- RECORDS SHOWN
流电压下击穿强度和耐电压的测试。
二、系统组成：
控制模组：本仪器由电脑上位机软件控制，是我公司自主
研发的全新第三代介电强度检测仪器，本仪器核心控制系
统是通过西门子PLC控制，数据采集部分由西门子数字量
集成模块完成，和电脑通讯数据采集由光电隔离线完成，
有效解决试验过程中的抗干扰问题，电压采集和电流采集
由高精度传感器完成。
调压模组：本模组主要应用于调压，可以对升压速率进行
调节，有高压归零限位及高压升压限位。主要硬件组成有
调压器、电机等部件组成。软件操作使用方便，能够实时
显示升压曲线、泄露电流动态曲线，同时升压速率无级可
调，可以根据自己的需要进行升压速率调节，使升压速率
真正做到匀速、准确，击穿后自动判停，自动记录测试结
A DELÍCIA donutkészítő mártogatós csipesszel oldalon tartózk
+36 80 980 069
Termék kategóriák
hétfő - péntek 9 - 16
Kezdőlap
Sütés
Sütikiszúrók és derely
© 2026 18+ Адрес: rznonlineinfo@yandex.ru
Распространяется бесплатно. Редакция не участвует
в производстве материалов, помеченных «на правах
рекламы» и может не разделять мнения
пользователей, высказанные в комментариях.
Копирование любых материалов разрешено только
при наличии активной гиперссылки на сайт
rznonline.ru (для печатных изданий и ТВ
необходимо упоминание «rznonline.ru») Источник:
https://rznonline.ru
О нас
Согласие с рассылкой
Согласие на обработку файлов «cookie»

* * *

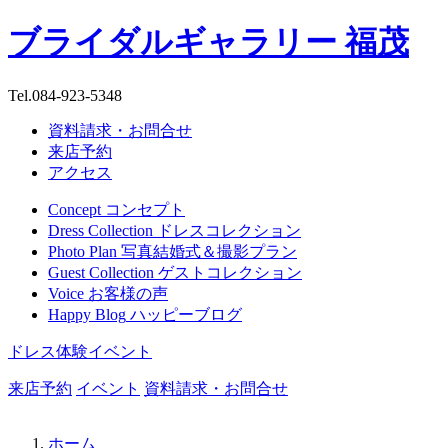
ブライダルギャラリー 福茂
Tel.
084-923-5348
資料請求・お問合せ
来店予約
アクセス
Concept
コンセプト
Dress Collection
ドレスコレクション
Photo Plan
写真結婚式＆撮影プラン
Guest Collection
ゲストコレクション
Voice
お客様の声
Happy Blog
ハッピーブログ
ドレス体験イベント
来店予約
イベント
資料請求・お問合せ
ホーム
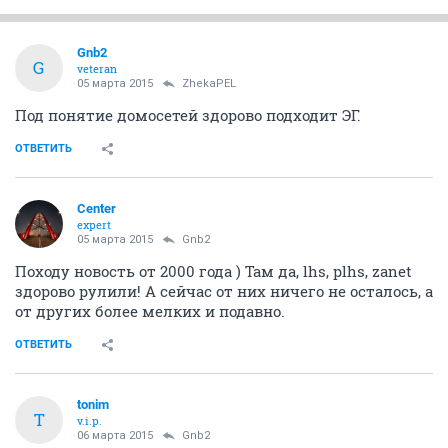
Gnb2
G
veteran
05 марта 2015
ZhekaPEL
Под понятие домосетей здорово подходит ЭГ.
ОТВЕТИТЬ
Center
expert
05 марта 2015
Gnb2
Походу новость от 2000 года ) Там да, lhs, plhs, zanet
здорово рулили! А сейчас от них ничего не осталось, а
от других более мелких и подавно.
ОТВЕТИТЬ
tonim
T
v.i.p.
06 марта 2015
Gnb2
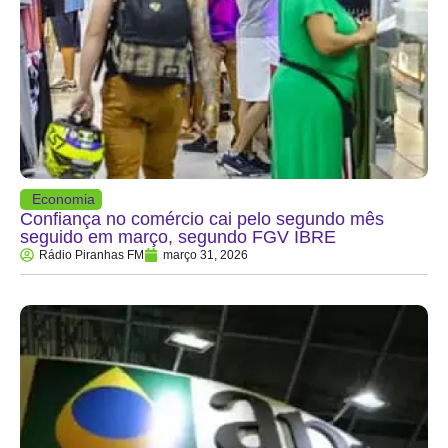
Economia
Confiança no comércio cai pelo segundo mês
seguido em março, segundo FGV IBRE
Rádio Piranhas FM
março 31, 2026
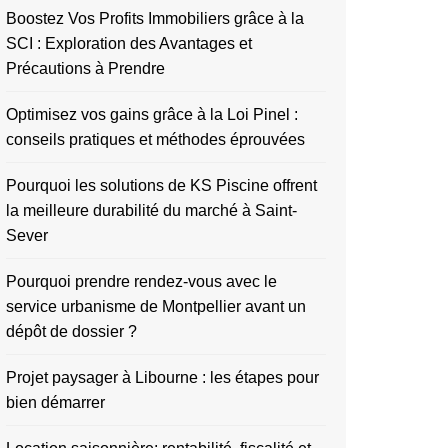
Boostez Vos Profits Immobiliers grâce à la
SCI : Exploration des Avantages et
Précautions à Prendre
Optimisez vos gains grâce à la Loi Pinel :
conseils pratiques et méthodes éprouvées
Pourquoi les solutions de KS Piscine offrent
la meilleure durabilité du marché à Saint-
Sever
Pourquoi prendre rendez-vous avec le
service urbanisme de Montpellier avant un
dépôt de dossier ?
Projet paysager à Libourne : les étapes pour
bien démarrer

- EXERCISE DESCRIPTION
After reading through the material, report every line that holds "segundo".

- SOLUTION TO THE PROBLEM
Confiança no comércio cai pelo segundo mês
seguido em março, segundo FGV IBRE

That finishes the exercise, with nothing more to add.